# Business Cards, is it P.E. or PE?



## jstandfest (Sep 19, 2006)

What is the proper format for business cards. Is with the periods or no periods at all, "P.E." or "PE"

Thanks for the prompt feedback.


----------



## redrum (Sep 19, 2006)

I just scanned through my stack of business cards, it seems to be a pretty even split..

not on my card though 

I like P.E. myself...


----------



## EdinNO (Sep 19, 2006)

Mine says "P.E".

This topic came up before- possible on "the other board"'s site. I think the best answer I heard was that either would work but "P.E." was more traditional and "PE" more contemporary.

Ed


----------



## RIP - VTEnviro (Sep 19, 2006)

"P.E." is what it says on mine.

It also doubles as "plotter engineer" when I have to fix our archaic contraption. Our CAD guy is a great drafter, but not too swift when it comes to fixin' stuff.


----------



## TouchDown (Sep 19, 2006)

Back around test time, someone had said that it's the (PE) exam...
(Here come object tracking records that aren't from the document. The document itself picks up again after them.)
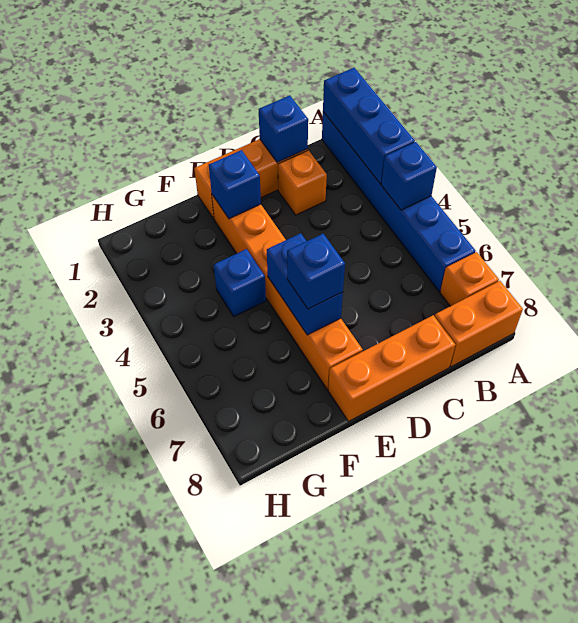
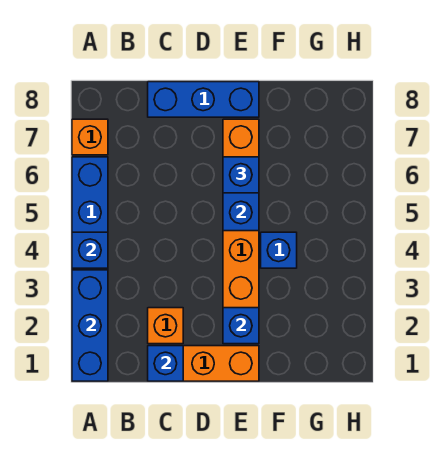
orange 1x2 brick [434,281,523,367] -> none
orange 1x3 brick [328,315,455,421] -> blue 1x3 brick [148,82,259,117]

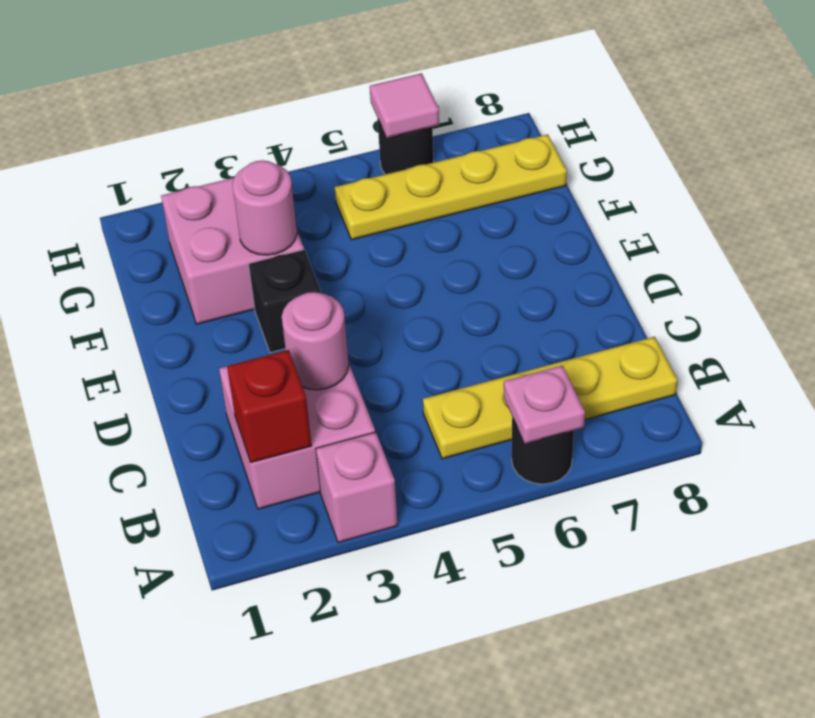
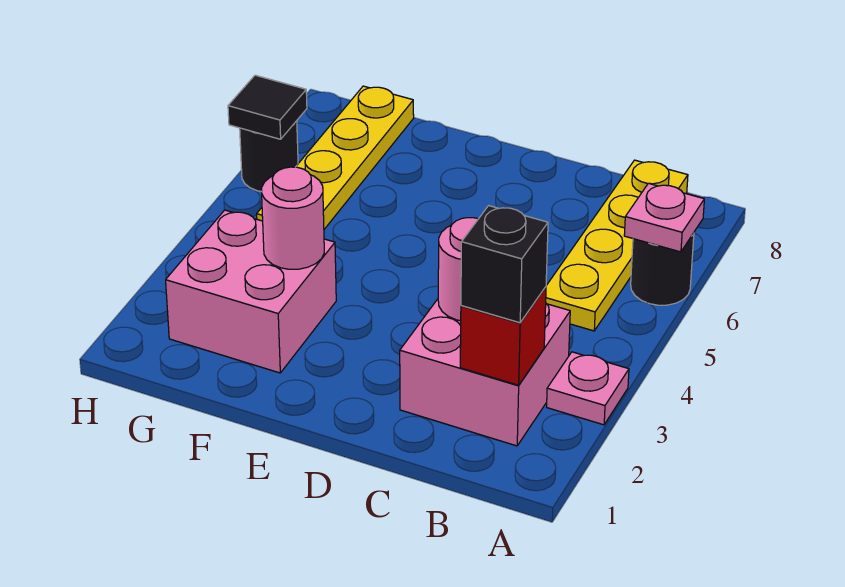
pink 1x1 brick [316,432,398,543] -> pink 1x1 plate [547,352,629,425]
black 1x1 brick [249,250,321,352] -> black 1x1 brick moved to [461,206,548,323]
pink 1x1 tile [370,73,439,138] -> black 1x1 tile [228,75,307,139]

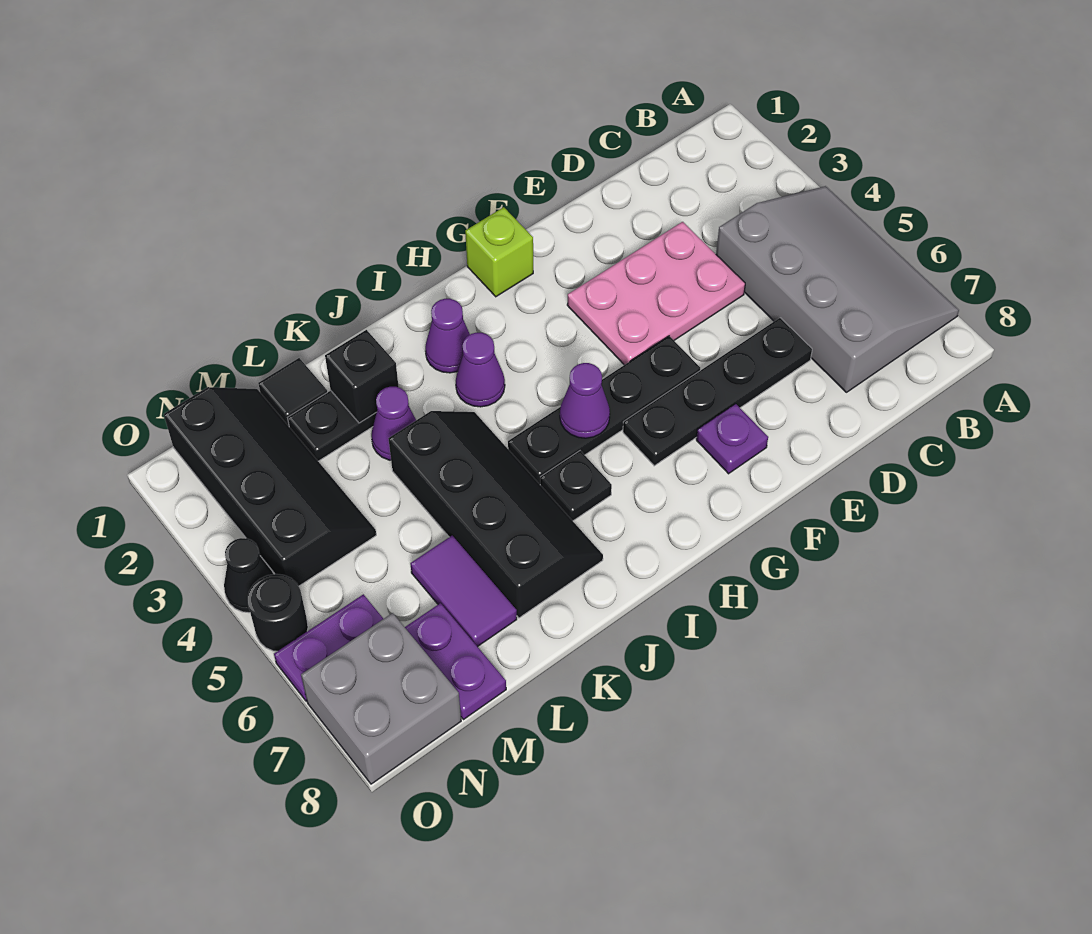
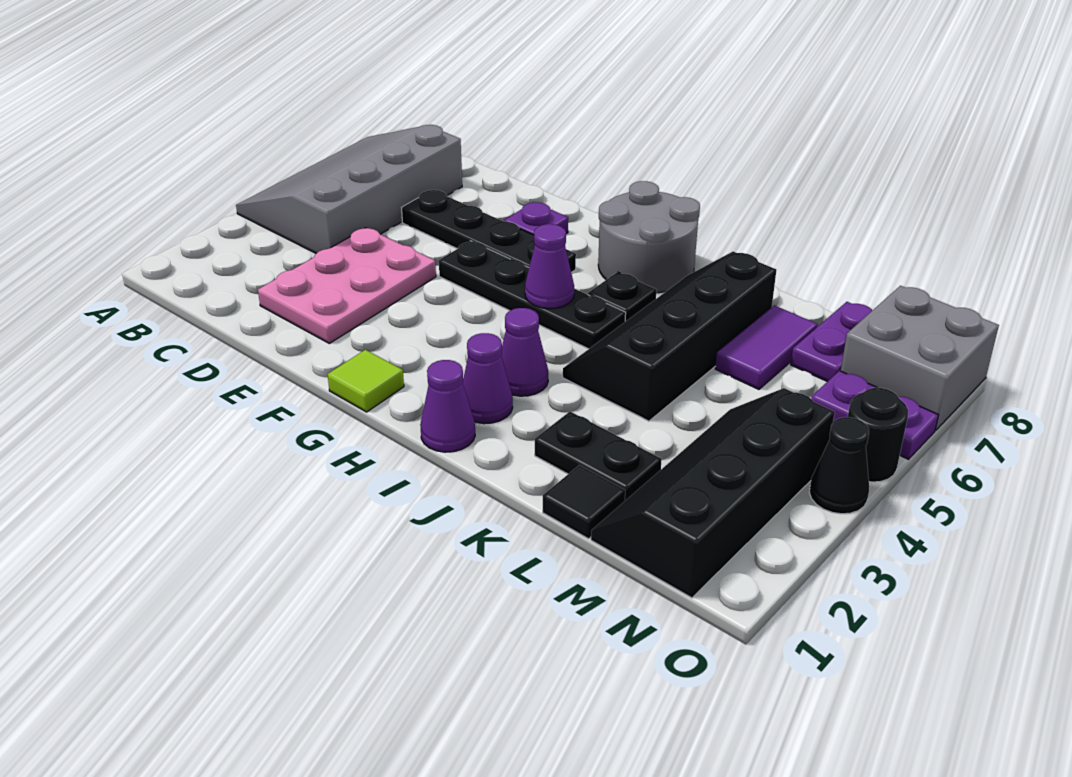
pink 2x3 plate [567,222,745,365] -> pink 2x3 plate turned to [258,228,436,343]
lime 1x1 brick [465,207,533,297] -> lime 1x1 tile [328,350,404,412]
none -> grey 2x2 round brick [598,181,700,293]
black 1x1 brick [325,330,399,423] -> none
purple 1x1 cone [371,387,416,460] -> purple 1x1 cone moved to [420,360,475,452]

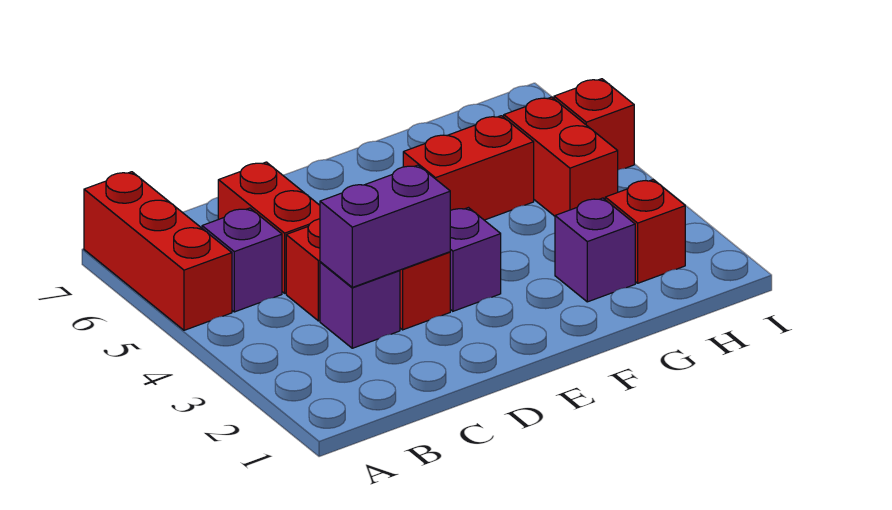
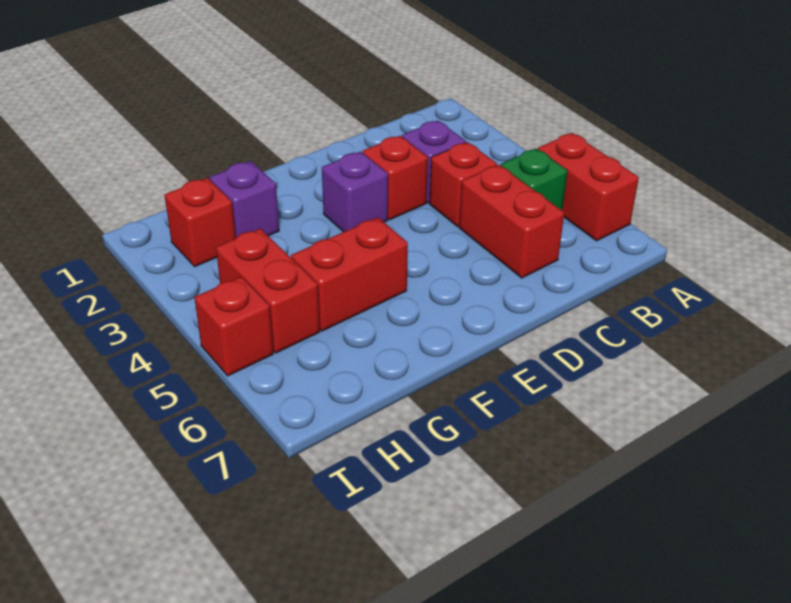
red 1x3 brick [84,172,232,330] -> red 1x2 brick [538,133,639,241]
purple 1x1 brick [202,208,282,312] -> green 1x1 brick [500,149,568,210]
purple 1x2 brick [320,165,450,287] -> none

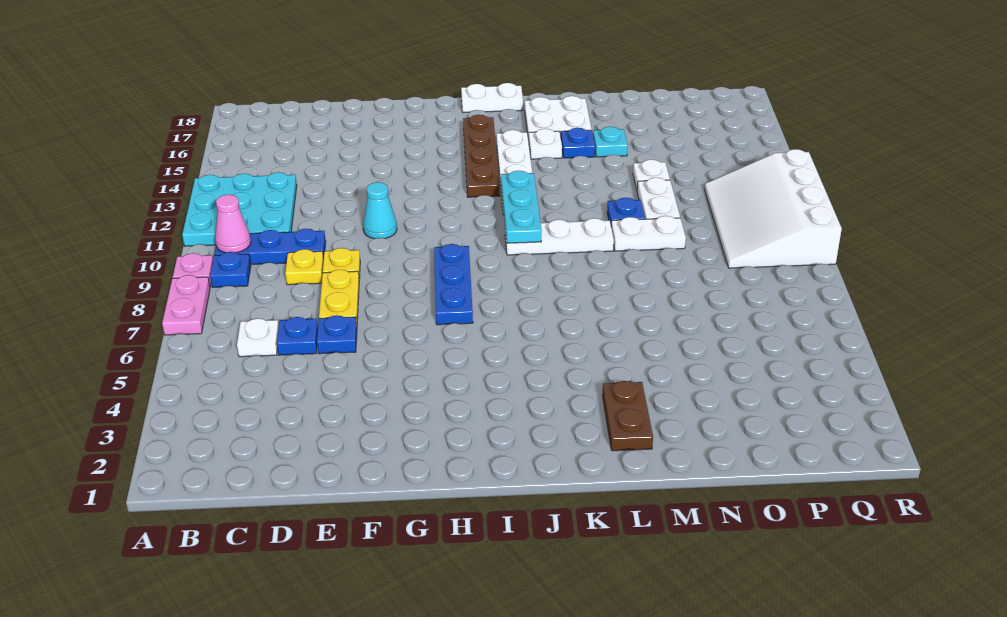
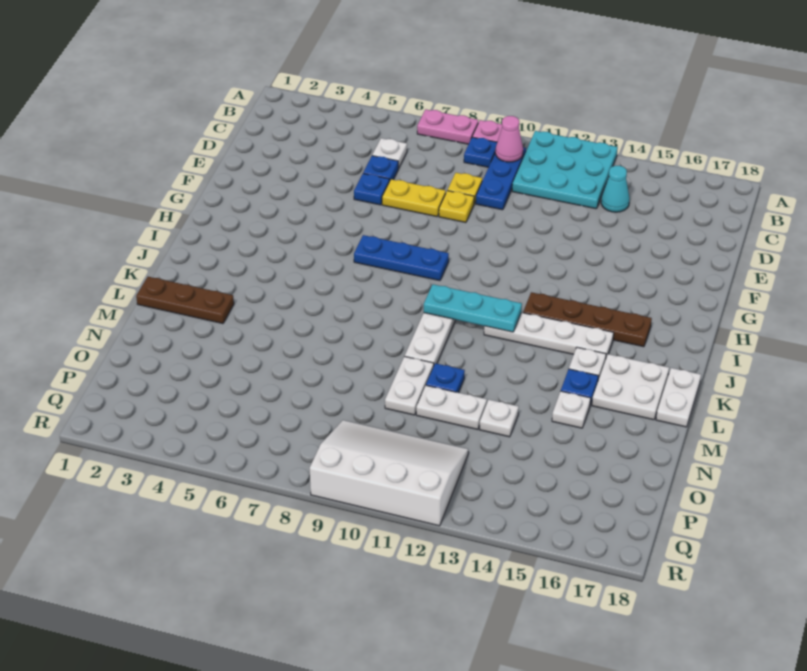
cyan 1x1 cone [363,182,397,239] -> cyan 1x1 cone moved to [601,166,630,212]
white 1x2 plate [461,83,523,112] -> white 1x2 plate moved to [656,368,701,427]
brown 1x2 plate [602,381,653,451] -> brown 1x3 plate [136,277,234,324]
cyan 1x1 plate [593,127,628,157] -> white 1x1 plate [552,391,591,428]

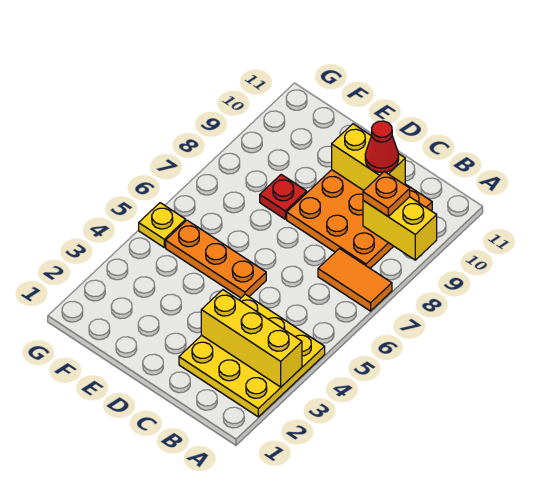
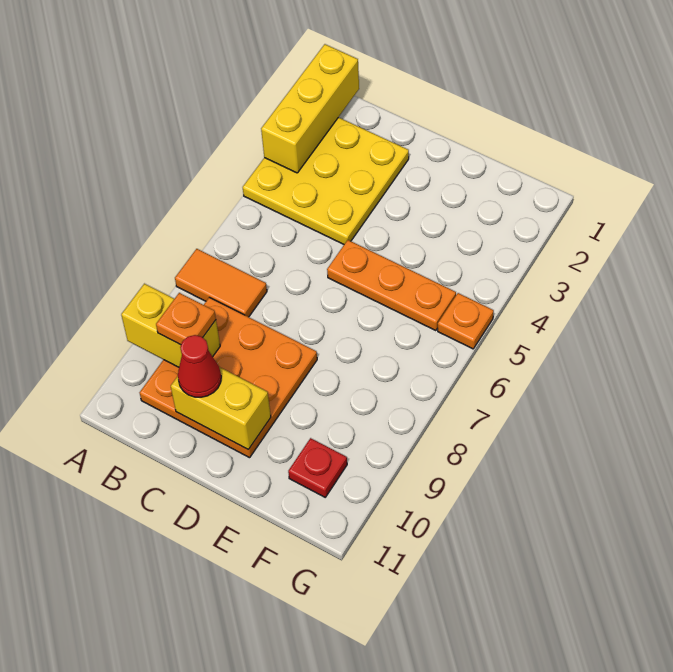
yellow 1x3 brick [201,290,302,387] -> yellow 1x3 brick turned to [261,44,359,173]
red 1x1 plate [260,175,307,219] -> red 1x1 plate moved to [288,438,347,497]
yellow 1x1 plate [139,203,186,247] -> orange 1x1 plate [438,293,494,349]

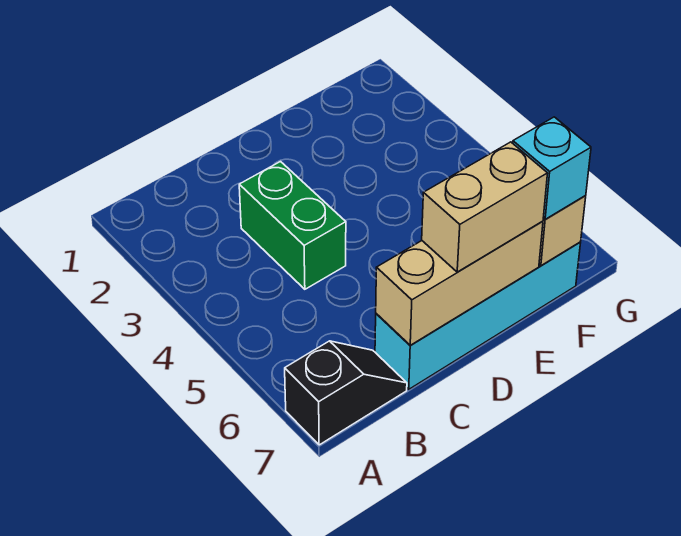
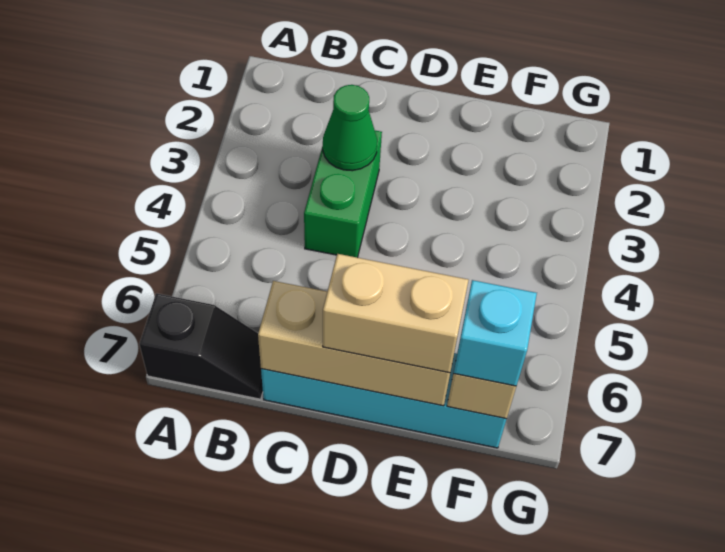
none -> green 1x1 cone [323,85,377,171]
But, once you pass you are a (P.E.) with periods. Don't think it matters a whole lot, everyone will recognize what it is.


----------



## petergibbons (Sep 20, 2006)

I think P.E. stands out better myself. When I passed, I referred to myself as an official P-dot E-dot.


----------



## HERO (Nov 1, 2006)

Always use "P.E." Never use "PE."

i.e.:

Mark A. Hero, P.E.

Mechanical Engineer


----------



## RIP - VTEnviro (Nov 1, 2006)

yeah those periods add a touch of distinction.


----------



## structuralrik (Nov 1, 2006)

"P.E." on mine.

I think it looks better on the card and most of the cards I have here use that format as well.


----------



## Owism (May 25, 2017)

What about "P.Engr."  ?

PE reminds me of Physical Education teachers


----------



## ptatohed (May 25, 2017)

Dude, really?  An 11 year old thread?

Moving...

Oh and, in he U.S., it is PE (or P.E. if you must).  P.Eng. is used in Canada.  There is no P.Engr.  Though less common, some people use RE (registered engineer).


----------